(ブルームバーグ): デジタル資産の幅広い売りやステーブルコイン「テラUSD」と関連トークン「ルナ」の崩壊による影響が、暗号資産(仮想通貨)業界全体に波及しつつある。

  仮想通貨貸し付けを手掛けるセルシウス・ネットワークやバベル・ファイナンス(貝宝金融)は引き出しを凍結。仮想通貨ヘッジファンド、スリー・アローズ・キャピタルは流動性問題に見舞われている。

  コインゲッコーのデータによると、仮想通貨全体の時価総額は9570億ドル(約129兆円)に減少。昨年11月時点では3兆ドルを超えていた。業界では最近、以下のような動きがあった。

コインフレックス、引き出し停止

  仮想通貨先物取引のコインフレックスは、自社プラットフォーム上で全ての引き出しを一時停止したと発表。

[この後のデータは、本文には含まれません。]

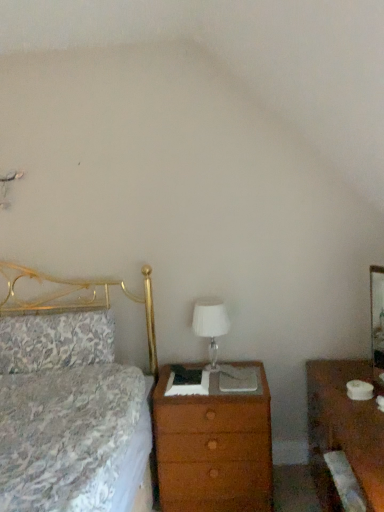
Question: Is floral fabric pillow at left not near brown wood nightstand at right?

Choices:
 (A) yes
 (B) no

Answer: (A)

Question: Does floral fabric pillow at left appear on the right side of brown wood nightstand at right?

Choices:
 (A) no
 (B) yes

Answer: (A)

Question: Is floral fabric pillow at left closer to camera compared to brown wood nightstand at right?

Choices:
 (A) yes
 (B) no

Answer: (B)

Question: Is floral fabric pillow at left bigger than brown wood nightstand at right?

Choices:
 (A) yes
 (B) no

Answer: (B)

Question: Is floral fabric pillow at left aimed at brown wood nightstand at right?

Choices:
 (A) no
 (B) yes

Answer: (A)

Question: From a real-world perspective, is white glass table lamp at center above or below floral fabric pillow at left?

Choices:
 (A) above
 (B) below

Answer: (B)

Question: From the image's perspective, is white glass table lamp at center positioned above or below floral fabric pillow at left?

Choices:
 (A) below
 (B) above

Answer: (B)

Question: Is white glass table lamp at center in front of or behind floral fabric pillow at left in the image?

Choices:
 (A) front
 (B) behind

Answer: (A)

Question: Would you say white glass table lamp at center is inside or outside floral fabric pillow at left?

Choices:
 (A) outside
 (B) inside

Answer: (A)

Question: Considering the positions of wooden chest of drawers at center and brown wood nightstand at right in the image, is wooden chest of drawers at center bigger or smaller than brown wood nightstand at right?

Choices:
 (A) big
 (B) small

Answer: (B)

Question: Is wooden chest of drawers at center to the left or to the right of brown wood nightstand at right in the image?

Choices:
 (A) left
 (B) right

Answer: (A)

Question: In terms of width, does wooden chest of drawers at center look wider or thinner when compared to brown wood nightstand at right?

Choices:
 (A) wide
 (B) thin

Answer: (A)

Question: From a real-world perspective, relative to brown wood nightstand at right, is wooden chest of drawers at center vertically above or below?

Choices:
 (A) below
 (B) above

Answer: (A)

Question: Is point (324, 474) closer or farther from the camera than point (198, 410)?

Choices:
 (A) farther
 (B) closer

Answer: (B)

Question: In the image, is brown wood nightstand at right on the left side or the right side of wooden chest of drawers at center?

Choices:
 (A) left
 (B) right

Answer: (B)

先週の「極端な市場環境」と「カウンターパーティーが関与する不確実性の継続」を理由に挙げた。カウンターパーティーの具体名は公表しなかったが、スリー・アローズや貸し付け業者ではないと説明した。

ボイジャー・デジタル、引き出しを制限

  仮想通貨ブローカーで交換業者のボイジャー・デジタルはウェブサイトで、自社プラットフォームからの引き出しを24時間で1万ドル、最大20件に制限していると発表した。

  同社は今週、スリー・アローズに貸し付けで約6億6000万ドル相当のエクスポージャーがあると公表。顧客資産の保全を強化するためここ1週間で4億8500万ドルの与信枠を確保した。

ネクソ、M&A助言でシティグループと契約

  仮想通貨貸し付けのネクソは、企業の買収・合併(M&A)について助言を受けるためシティグループと契約したと22日のブログで明らかにした。「流動性再構築のディール」などについて助言を得るとしている。

  ネクソは、引き出しを凍結している同業セルシウスの資産取得に向け一方的な提案を行った。ネクソの広報担当者はこの提案について「実を結ばなかった」と電子メールで説明。シティはコメントを控えた。